Feeding the Beast: Caches and the Memory Hierarchy

The race the processor keeps losing

Imagine a master chef who can chop, sear, and plate a dish in one second flat — but the only pantry is a warehouse a ten-minute walk away. It doesn't matter how fast her knife is; she spends her whole shift walking. That is exactly the situation a modern CPU is in. The core's arithmetic units can retire several instructions per nanosecond, yet a trip to main memory to fetch one operand takes 60 to 120 nanoseconds. In the time it takes DRAM to answer once, the core could have executed hundreds of instructions. The beast is starving while it waits for food.

This is the [[memory-wall|memory wall]], and it grew out of a simple divergence.

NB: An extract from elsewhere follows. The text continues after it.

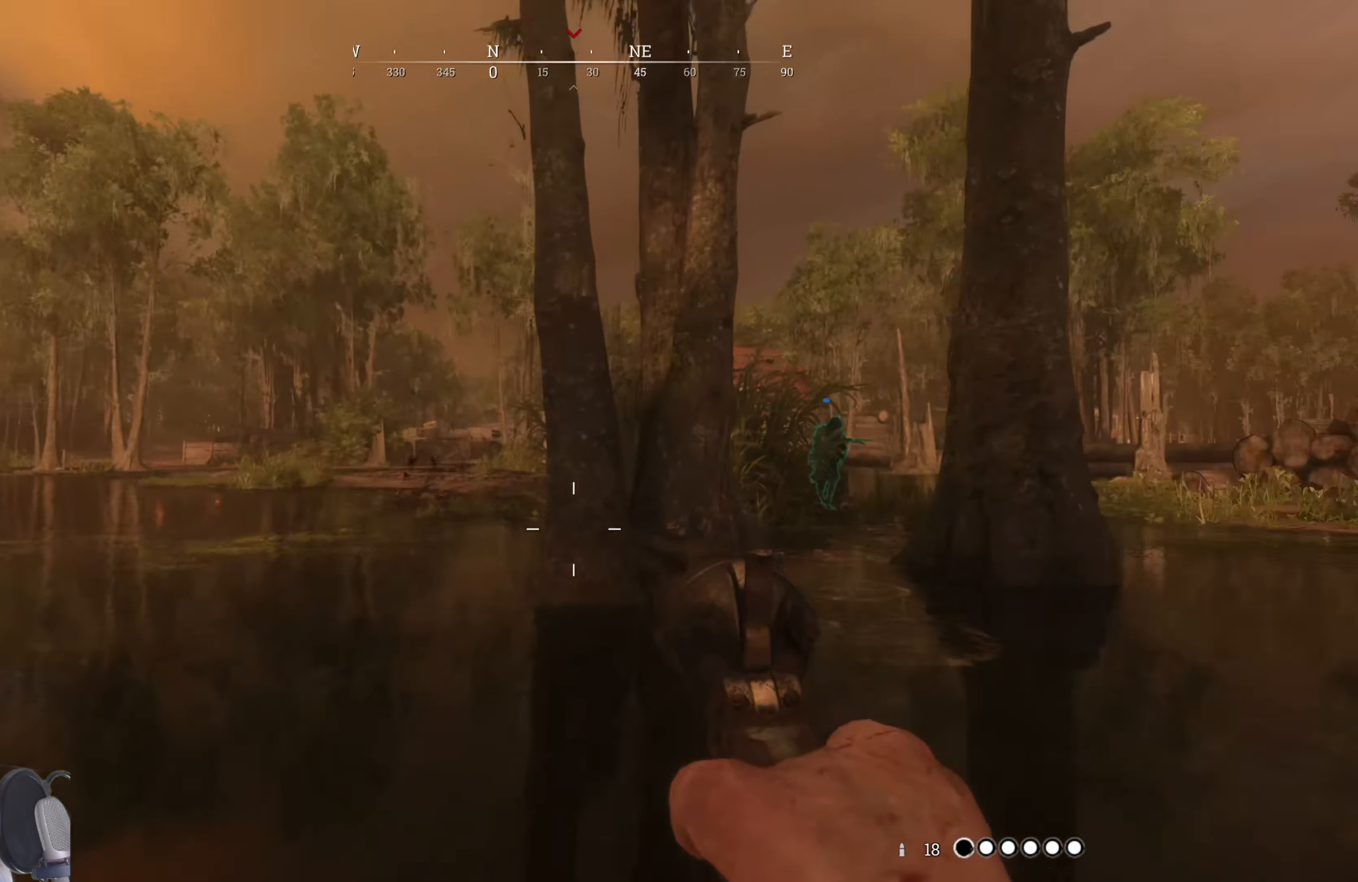
{"keys": ["shift", "w"], "mouse": [], "events": []}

For decades processor clock speeds climbed steeply — partly thanks to Dennard scaling, which let each smaller transistor switch faster at the same power density. DRAM, by contrast, is built around a tiny capacitor that must be charged and sensed; its raw access latency has barely improved in thirty years. So the two curves separated. CPUs got ~1000× faster; DRAM latency improved maybe 10×. The gap is the wall.

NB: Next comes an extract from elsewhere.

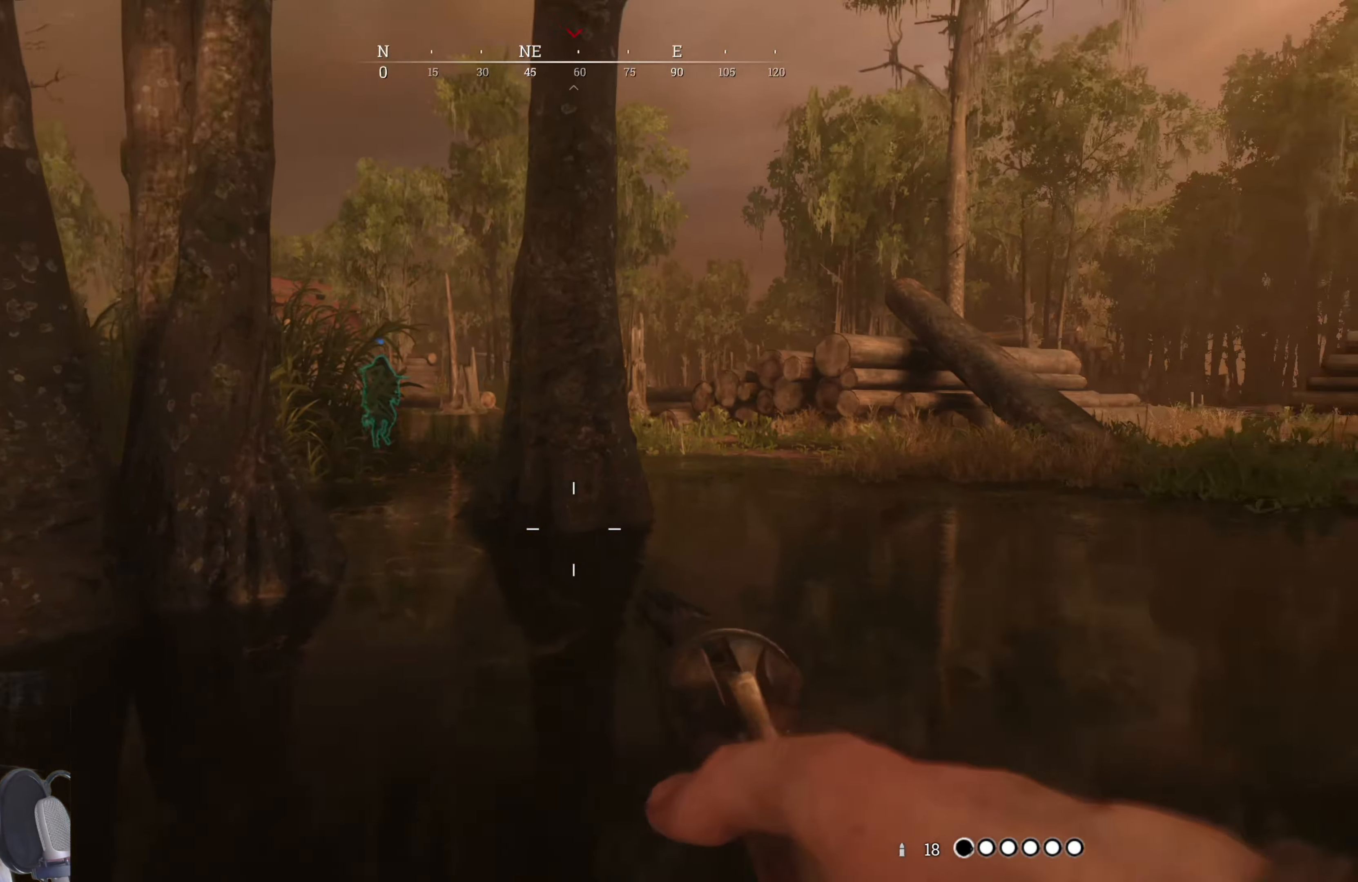
{"keys": ["shift", "w"], "mouse": [], "events": []}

Why a staircase works: locality

If memory accesses were truly random — every byte equally likely at every moment — no trick could help; you'd pay the DRAM penalty almost every time. We are saved by a deep empirical truth about real programs called locality, and it comes in two flavours.

Temporal locality — if you touched an address now, you'll probably touch it again soon. Loop counters, the top of the stack, a hot lookup table: programs return to the same handful of locations over and over.
Spatial locality — if you touched an address, you'll probably touch its neighbours soon. Walking through an array, executing instructions in sequence, reading a struct field-by-field: accesses cluster in nearby addresses.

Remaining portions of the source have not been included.